RIAA Sues Over Personal Use Copying
It would appear that the recording industry isn’t quite done with its years-long project of immolating itself rather than adapt to changing technology. Having apparently determined that the fact that they won some judgments in the course of their quixotic quest against file sharing proves that they were right to engage in it, no matter the public relations cost, they now want to go after consumers who make personal copies of music CDs they’ve paid for:
In legal documents in its federal case against Jeffrey Howell, a Scottsdale, Ariz., man who kept a collection of about 2,000 music recordings on his personal computer, the industry maintains that it is illegal for someone who has legally purchased a CD to transfer that music into his computer.
The industry’s lawyer in the case, Ira Schwartz, argues in a brief filed earlier this month that the MP3 files Howell made on his computer from legally bought CDs are “unauthorized copies” of copyrighted recordings.
Obviously, I haven’t seen the legal documents filed (and this isn’t my area of expertise) but such a claim would seem to fall under 17 USC 10. It’s not clear how this lunacy squares with 17 USC 1008:
No action may be brought under this title alleging infringement of copyright based on the manufacture, importation, or distribution of a digital audio recording device, a digital audio recording medium, an analog recording device, or an analog recording medium, or based on the noncommercial use by a consumer of such a device or medium for making digital musical recordings or analog musical recordings.

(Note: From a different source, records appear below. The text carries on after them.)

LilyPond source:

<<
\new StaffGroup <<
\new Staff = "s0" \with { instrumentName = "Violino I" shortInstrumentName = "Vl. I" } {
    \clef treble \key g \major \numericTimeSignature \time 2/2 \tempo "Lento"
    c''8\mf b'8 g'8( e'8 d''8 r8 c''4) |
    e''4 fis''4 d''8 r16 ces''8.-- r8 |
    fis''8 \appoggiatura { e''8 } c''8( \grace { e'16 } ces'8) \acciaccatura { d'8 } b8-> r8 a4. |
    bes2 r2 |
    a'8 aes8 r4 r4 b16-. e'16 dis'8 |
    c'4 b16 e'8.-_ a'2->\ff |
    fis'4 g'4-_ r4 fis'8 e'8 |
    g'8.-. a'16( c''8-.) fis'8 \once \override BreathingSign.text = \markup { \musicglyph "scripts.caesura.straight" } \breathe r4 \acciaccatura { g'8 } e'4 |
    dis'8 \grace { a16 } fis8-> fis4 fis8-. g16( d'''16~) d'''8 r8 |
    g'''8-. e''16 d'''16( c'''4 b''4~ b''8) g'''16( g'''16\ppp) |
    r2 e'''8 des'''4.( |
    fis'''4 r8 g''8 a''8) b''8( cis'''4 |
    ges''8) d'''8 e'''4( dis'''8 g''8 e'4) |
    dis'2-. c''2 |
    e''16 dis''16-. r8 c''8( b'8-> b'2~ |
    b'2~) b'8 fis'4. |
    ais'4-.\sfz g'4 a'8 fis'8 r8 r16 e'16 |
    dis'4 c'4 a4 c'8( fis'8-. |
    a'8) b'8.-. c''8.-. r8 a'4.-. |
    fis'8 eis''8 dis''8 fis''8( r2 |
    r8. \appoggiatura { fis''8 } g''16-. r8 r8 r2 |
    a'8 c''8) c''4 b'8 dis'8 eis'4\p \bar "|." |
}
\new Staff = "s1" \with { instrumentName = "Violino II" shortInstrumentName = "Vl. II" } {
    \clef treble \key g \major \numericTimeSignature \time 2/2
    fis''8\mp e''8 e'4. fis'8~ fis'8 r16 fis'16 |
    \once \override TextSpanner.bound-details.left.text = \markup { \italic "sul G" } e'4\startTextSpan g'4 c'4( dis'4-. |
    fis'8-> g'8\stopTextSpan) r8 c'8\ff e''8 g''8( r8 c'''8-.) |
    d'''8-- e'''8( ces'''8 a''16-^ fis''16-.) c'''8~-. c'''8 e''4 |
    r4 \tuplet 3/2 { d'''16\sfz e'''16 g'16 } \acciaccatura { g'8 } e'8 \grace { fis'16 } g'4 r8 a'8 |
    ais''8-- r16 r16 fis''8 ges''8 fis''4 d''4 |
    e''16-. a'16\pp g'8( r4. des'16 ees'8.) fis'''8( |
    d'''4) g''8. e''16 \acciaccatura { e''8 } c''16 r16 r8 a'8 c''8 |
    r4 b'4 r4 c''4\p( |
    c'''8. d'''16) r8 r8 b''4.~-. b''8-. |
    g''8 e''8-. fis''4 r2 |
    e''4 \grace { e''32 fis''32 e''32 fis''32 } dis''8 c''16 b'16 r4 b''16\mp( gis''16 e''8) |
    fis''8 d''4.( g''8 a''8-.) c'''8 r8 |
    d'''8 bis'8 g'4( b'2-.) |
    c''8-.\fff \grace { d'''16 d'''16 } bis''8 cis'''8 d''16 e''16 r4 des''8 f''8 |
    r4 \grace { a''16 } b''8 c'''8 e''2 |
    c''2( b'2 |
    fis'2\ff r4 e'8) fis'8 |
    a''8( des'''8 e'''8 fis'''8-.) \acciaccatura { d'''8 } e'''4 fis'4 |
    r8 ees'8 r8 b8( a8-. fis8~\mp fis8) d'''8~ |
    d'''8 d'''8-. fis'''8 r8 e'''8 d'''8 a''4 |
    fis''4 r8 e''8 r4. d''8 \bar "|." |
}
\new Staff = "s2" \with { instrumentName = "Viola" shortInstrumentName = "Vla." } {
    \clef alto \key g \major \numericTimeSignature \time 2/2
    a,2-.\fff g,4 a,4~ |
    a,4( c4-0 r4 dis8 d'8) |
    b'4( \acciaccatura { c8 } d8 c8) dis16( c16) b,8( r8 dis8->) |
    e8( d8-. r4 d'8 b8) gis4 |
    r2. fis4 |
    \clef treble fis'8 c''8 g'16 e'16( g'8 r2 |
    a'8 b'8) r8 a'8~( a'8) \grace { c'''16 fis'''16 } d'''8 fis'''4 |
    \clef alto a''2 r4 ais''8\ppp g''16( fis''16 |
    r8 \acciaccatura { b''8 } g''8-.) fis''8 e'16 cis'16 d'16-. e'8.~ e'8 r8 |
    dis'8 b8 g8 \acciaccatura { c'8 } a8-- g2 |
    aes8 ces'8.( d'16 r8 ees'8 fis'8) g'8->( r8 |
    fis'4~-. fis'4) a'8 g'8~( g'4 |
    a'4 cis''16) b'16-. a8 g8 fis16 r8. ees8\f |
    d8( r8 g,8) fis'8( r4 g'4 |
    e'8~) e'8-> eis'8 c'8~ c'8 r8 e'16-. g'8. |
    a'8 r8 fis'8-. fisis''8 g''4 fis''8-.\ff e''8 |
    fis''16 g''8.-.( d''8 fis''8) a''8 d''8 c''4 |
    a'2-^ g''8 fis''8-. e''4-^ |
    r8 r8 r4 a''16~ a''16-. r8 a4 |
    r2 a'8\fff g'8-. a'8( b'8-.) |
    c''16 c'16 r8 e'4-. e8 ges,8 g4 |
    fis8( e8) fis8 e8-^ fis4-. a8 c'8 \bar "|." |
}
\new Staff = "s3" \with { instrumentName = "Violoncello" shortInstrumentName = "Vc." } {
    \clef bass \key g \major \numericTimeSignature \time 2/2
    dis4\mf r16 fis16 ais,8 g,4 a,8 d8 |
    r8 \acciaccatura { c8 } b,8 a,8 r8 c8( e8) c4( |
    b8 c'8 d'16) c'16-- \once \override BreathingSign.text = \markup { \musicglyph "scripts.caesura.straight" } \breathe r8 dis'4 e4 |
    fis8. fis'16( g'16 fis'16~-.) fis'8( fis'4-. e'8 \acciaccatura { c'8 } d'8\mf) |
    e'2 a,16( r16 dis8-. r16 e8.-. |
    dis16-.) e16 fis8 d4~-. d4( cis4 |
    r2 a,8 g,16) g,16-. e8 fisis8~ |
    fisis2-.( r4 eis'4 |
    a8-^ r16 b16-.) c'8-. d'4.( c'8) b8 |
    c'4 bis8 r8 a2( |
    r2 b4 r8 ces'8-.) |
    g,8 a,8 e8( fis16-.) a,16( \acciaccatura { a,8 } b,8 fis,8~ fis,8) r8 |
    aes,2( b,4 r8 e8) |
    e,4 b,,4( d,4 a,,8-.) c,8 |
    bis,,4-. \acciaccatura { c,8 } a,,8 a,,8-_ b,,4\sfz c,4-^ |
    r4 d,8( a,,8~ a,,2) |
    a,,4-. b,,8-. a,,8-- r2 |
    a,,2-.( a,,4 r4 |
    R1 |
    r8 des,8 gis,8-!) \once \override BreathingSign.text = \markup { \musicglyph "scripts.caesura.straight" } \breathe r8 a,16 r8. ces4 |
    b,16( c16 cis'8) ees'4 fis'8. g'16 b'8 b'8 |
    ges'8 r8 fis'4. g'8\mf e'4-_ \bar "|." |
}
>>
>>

The intent of the statute (which was, it is worth noting, written 15 years ago) is pretty clearly to prevent commercial piracy while protecting consumers who simply make archive copies, mix tapes, and the like. But, having scanned over the statute, it must be acknowledged that the definitions relating to the “devices” in question do not explicitly include personal computers. As such, I suppose one could make a non-frivolous argument that personal recordings on personal computers aren’t included in the lawsuit exclusion. In short, this ham-fisted nonsense is based on a very tendentious parsing of a statute which has become mildly ambiguous because Congress hasn’t updated it recently in light of new technology.
This whole episode reminds me, as so many things do, of the immortal wisdom of Real Genius:
Professor Hathaway: That’s a wonderful story, Bodie. I noticed you’ve stopped stuttering.
Bodie: I’ve been giving myself shock treatments.
Professor Hathaway: Up the voltage.
Never mind. It turns out that the reporter simply got it wrong:
According to the brief, the authorized copies Howell made became unauthorized copies once Howell put them in a shared folder, presumably the Kazaa shared folder…. If you rip a CD and place the MP3s into a folder to which only you have access, the copies are authorized. If the files are in a shared folder, they’re “available” to third parties, which is a copyright violation….
[T]he RIAA did not argue that ripping a CD you legally own is illegal or that “the act of transferring music from a legally-purchased CD is in and of itself illegal, even if the file is not being shared.”
That’s what I get for trusting that a journalist for a major national paper would actually get the story right. Patterico sees vindication for Helen Thomas in this tale.